● **Task description**
Can you repeat the entries below word for word, from the very first line through the line with "Do Not Process My Personal", including both of those lines?

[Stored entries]
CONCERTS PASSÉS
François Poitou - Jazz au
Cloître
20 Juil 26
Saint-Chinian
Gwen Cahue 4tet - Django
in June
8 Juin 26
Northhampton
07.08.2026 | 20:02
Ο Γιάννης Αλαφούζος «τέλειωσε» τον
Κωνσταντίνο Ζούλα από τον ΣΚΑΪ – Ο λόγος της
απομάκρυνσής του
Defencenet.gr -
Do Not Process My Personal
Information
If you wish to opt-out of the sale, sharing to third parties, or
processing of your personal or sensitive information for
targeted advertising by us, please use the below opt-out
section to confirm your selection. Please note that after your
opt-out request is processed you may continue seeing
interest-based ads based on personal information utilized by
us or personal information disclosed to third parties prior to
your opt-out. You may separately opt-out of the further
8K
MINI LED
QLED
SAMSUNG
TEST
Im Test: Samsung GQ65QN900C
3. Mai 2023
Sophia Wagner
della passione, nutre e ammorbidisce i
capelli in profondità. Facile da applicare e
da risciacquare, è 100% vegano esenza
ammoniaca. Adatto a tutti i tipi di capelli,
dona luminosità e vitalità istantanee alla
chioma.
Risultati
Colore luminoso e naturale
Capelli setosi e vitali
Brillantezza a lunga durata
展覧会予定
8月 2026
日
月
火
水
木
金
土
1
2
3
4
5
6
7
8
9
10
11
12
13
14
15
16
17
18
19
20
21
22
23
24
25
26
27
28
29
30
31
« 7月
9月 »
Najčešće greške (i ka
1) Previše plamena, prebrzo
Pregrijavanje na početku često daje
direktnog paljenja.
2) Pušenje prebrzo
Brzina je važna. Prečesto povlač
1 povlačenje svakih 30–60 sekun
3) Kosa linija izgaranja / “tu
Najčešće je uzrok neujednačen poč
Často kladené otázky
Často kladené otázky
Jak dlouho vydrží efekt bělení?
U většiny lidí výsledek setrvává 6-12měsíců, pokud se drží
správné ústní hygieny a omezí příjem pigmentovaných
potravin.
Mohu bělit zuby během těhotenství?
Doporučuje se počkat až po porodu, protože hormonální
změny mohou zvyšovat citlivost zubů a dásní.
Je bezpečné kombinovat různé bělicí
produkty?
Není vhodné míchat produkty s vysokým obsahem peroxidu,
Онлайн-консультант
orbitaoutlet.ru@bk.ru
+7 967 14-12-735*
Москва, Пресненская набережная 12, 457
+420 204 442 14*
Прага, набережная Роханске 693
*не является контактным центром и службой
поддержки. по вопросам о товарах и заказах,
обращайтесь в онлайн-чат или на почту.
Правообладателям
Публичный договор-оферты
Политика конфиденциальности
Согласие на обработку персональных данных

● **Result**
CONCERTS PASSÉS
François Poitou - Jazz au
Cloître
20 Juil 26
Saint-Chinian
Gwen Cahue 4tet - Django
in June
8 Juin 26
Northhampton
07.08.2026 | 20:02
Ο Γιάννης Αλαφούζος «τέλειωσε» τον
Κωνσταντίνο Ζούλα από τον ΣΚΑΪ – Ο λόγος της
απομάκρυνσής του
Defencenet.gr -
Do Not Process My Personal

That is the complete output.